Mais le livre de l'Annapurna ne saurait être complet sans les exploits plus récents, comme ceux de Pierre Béghin ou Jean-Christophe Lafaille. Béghin : «On revient, on a rêvé de quelque chose de très fort. Si on n'écrit pas au réveil, tout s'estompe, on a du mal à le revivre. C'est un morceau d'existence en dehors de l'existence d'ici […], on est très loin du monde, très loin de ses bases, dans une situation particulièrement précaire.» Stéphane Benoist, autre «légende», décrit ainsi l'aventure : «La passion, c'est ce qui nous anime. Et dans la passion, il y a la douleur et même la crucifixion.
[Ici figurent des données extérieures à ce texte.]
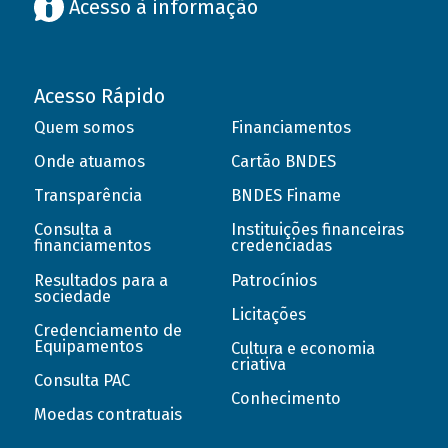
Acesso à informação
Acesso Rápido
Quem somos
Financiamentos
Onde atuamos
Cartão BNDES
Transparência
BNDES Finame
Consulta a
Instituições financeiras
financiamentos
credenciadas
Resultados para a
Patrocínios
sociedade
Licitações
Credenciamento de
Equipamentos
Cultura e economia
criativa
Consulta PAC
Conhecimento
Moedas contratuais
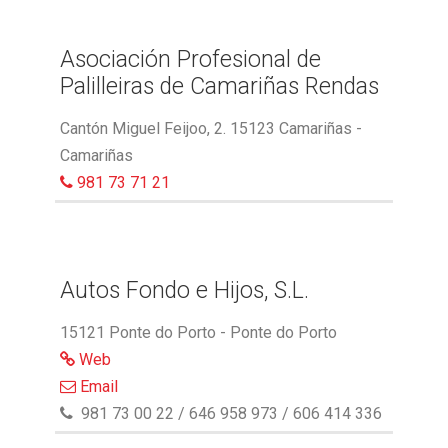
Asociación Profesional de
Palilleiras de Camariñas Rendas
Cantón Miguel Feijoo, 2. 15123 Camariñas -
Camariñas
981 73 71 21
Autos Fondo e Hijos, S.L.
15121 Ponte do Porto - Ponte do Porto
Web
Email
981 73 00 22 / 646 958 973 / 606 414 336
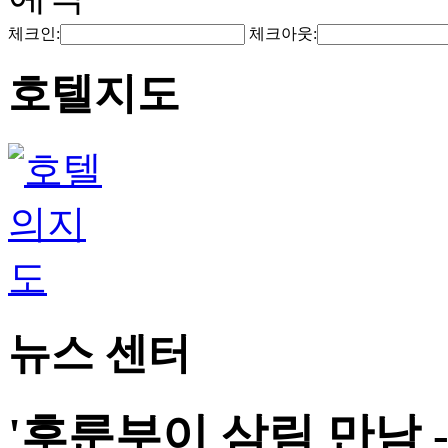
체크인:
체크아웃:
호텔지도
뉴스 센터
'후룬부이 삼림 만남 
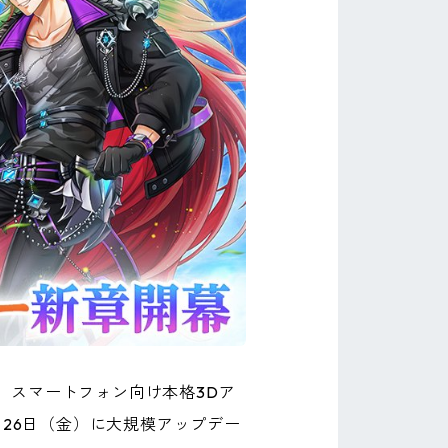
、スマートフォン向け本格3Dア
4月26日（金）に大規模アップデー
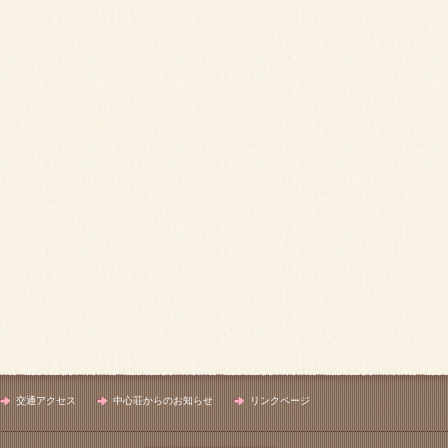
交通アクセス
中心荘からのお知らせ
リンクページ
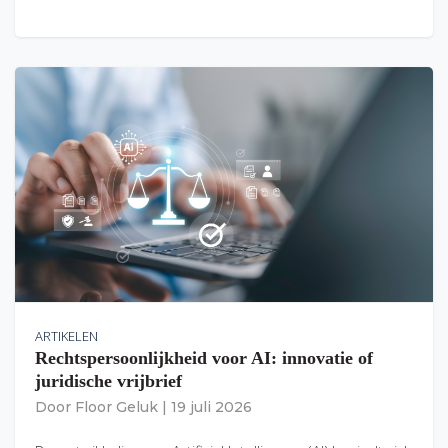
ARTIKELEN
Rechtspersoonlijkheid voor AI: innovatie of
juridische vrijbrief
Door
Floor Geluk
|
19 juli 2026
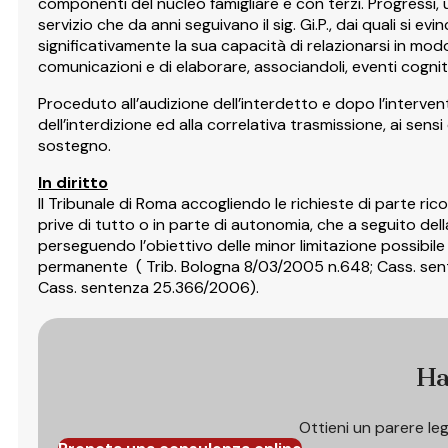
componenti del nucleo famigliare e con terzi. Progressi, ul
servizio che da anni seguivano il sig. Gi.P., dai quali si 
significativamente la sua capacità di relazionarsi in m
comunicazioni e di elaborare, associandoli, eventi cogniti
Proceduto all’audizione dell’interdetto e dopo l’intervent
dell’interdizione ed alla correlativa trasmissione, ai sens
sostegno.
In diritto
Il Tribunale di Roma accogliendo le richieste di parte ri
prive di tutto o in parte di autonomia, che a seguito del
perseguendo l’obiettivo delle minor limitazione possibil
permanente ( Trib. Bologna 8/03/2005 n.648; Cass. sen
Cass. sentenza 25.366/2006).
Ha
Ottieni un parere le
C'est notre histoire ! Il faut admettre que dans ce qu'on va chercher, il y a une part d'épreuve. Le dépassement de soi est lié à l'épreuve. A l'Annapurna, je voulais toucher mes limites, savoir jusqu'où j'étais capable d'aller. On n'est pas là pour conter fleurette.» Ni pour enjoliver la réalité, comme souvent les récits d'ascension savent le faire. «Le 30 avril au matin, Yannick Graziani montait vers le camp 3 quand il a entendu à la radio qu'un alpiniste était tombé au Nuptse. Il n'a pas été long à comprendre. Il a vu des alpinistes s'éloigner de la trace et se diriger vers le point au pied de la face. Puis un hélicoptère s'est posé. Un peu avant neuf heures, le sherpa Vinayak Jalla Masa qui montait vers le cap 2 a vu un alpiniste sur la face du Nupste. Il lui a semblé entendre un bruit sourd, il a levé la tête, il n'y avait plus personne sur la face mais un point immobile sous un sérac. Arrivé sur place à 9 h 34, il s'est penché sur le corps d'Ueli Steck, dont il a aussitôt reconnu le visage… Il a fait une chute de 600 à 700 mètres. Il est mort sur le coup.»